Es fehlt z. B. auch an einem Konzept für eine Clusterbildung rund um den Automobilstandort Rüsselsheim.Auch dazu kommt von Ihnen nichts. Es fehlt ein überzeugender Beitrag der Landesregierung hinsichtlich der Frage,wie in Hessen die Verbindung zwischen der industriellen Produktion und den dazugehörenden Dienstleistungsbereichen nachhaltig gesichert und ausgebaut werden kann. Das ist ein ganz wichtiges Thema.Wir müssen den Dienstleistungsbereich und die industrielle Produktion zusammenhalten. Denn beide sind voneinander abhängig. Darin bestand in Hessen einmal die große Chance. Aber auch dafür haben Sie kein Konzept.

Wir fallen auch an dieser Stelle immer weiter zurück. Der Anteil der Mittel für Forschung und Entwicklung am Bruttoinlandsprodukt ist in Hessen deutlich geringer als z.B.in Baden-Württemberg.Dort sind es 4 %,bei uns sind es 2,7 %.Auch das macht die Probleme in Hessen deutlich und erklärt, warum Hessen zurückgefallen ist. Es fehlt eine wirkliche Strukturpolitik für Nordhessen und auch für Mittelhessen.
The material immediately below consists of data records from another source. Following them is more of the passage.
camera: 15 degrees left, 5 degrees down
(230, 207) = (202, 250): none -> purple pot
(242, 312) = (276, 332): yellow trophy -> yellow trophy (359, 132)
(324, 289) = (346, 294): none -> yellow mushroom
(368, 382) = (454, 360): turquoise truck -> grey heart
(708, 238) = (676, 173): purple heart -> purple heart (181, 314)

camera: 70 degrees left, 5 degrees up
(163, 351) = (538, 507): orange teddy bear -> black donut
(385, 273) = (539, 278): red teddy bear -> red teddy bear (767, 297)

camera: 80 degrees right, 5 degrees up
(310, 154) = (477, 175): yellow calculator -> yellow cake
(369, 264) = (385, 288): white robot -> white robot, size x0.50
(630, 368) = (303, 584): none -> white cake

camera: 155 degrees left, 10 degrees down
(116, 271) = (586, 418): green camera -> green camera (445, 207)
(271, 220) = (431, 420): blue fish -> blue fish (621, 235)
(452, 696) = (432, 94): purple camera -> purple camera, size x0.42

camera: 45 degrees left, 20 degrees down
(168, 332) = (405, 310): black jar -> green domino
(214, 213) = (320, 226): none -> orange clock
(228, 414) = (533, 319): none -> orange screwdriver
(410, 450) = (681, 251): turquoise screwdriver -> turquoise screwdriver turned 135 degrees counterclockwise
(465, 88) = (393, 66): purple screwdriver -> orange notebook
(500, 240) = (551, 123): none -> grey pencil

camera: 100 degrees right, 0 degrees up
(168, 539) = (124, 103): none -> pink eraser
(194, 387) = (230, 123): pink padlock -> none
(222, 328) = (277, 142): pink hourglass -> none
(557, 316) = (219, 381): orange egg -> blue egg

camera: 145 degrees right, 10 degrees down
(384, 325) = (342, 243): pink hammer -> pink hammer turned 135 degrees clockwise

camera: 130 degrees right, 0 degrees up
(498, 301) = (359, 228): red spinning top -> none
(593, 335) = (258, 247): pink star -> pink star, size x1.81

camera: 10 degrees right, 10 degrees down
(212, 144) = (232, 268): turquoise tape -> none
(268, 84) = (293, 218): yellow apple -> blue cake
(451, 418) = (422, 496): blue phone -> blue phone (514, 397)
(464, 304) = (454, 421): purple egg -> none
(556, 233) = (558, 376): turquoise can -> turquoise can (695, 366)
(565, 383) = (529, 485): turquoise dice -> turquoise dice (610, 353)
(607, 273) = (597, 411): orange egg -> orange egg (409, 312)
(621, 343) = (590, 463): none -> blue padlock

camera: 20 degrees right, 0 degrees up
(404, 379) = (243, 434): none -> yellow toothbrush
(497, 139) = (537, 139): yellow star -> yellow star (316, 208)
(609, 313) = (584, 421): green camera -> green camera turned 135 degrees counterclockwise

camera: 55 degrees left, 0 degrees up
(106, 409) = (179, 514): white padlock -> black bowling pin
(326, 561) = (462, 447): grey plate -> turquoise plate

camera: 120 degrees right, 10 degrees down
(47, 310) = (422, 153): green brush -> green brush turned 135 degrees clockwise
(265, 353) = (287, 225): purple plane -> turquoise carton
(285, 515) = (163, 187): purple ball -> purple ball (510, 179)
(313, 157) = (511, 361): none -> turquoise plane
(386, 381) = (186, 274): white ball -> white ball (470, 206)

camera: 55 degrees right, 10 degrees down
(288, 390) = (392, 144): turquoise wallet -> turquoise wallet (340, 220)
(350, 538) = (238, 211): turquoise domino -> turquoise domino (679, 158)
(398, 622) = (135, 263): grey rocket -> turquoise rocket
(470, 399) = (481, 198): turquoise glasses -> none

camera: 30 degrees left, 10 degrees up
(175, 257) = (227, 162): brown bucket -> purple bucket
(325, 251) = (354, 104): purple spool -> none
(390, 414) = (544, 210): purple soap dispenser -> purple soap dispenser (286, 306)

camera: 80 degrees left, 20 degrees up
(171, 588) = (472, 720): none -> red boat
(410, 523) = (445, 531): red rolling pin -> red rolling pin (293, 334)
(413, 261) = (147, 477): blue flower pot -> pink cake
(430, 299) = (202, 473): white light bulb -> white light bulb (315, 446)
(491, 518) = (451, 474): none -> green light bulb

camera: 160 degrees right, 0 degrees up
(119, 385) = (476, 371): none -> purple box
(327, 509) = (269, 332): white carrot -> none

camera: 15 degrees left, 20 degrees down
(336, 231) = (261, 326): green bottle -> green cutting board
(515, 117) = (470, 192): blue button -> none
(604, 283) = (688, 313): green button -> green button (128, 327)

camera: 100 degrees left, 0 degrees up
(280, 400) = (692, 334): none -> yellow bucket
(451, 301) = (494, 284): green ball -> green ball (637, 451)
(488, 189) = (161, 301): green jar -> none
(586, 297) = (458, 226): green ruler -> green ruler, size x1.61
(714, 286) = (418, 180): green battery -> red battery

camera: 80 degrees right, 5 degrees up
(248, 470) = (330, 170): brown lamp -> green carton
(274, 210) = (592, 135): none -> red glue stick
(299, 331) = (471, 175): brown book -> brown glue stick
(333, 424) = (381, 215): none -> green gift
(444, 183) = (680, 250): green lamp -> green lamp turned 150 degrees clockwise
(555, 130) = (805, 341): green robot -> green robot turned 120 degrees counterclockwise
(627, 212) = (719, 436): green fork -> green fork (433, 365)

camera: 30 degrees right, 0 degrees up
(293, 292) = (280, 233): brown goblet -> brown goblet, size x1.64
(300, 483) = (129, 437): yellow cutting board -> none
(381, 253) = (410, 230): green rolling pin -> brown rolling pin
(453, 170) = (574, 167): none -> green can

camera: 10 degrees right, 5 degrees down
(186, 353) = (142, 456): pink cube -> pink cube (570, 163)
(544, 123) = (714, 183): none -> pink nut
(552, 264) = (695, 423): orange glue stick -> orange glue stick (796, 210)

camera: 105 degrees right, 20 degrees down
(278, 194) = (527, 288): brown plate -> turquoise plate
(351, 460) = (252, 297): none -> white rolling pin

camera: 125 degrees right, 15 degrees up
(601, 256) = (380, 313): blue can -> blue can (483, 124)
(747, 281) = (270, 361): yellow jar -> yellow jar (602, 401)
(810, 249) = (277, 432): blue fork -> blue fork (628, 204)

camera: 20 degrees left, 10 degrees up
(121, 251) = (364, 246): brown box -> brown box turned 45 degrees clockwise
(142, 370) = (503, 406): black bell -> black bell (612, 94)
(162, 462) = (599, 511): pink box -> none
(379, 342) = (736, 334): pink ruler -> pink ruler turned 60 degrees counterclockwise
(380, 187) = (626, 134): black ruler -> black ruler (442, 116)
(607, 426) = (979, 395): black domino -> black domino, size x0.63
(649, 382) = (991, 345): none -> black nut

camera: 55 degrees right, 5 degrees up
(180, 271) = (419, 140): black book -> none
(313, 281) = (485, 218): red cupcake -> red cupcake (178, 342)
Auch dem Bankenstandort Frankfurt hat die Landesregierung nichts zu bieten.Außer dem Vorschlag des Ministerpräsidenten, ausländischen Managern die Steuern zu erlassen, hat die Landesregierung nichts auf der Pfanne. Wie sieht denn Ihr Konzept für den Bankenstandort Frankfurt aus? Fehlanzeige.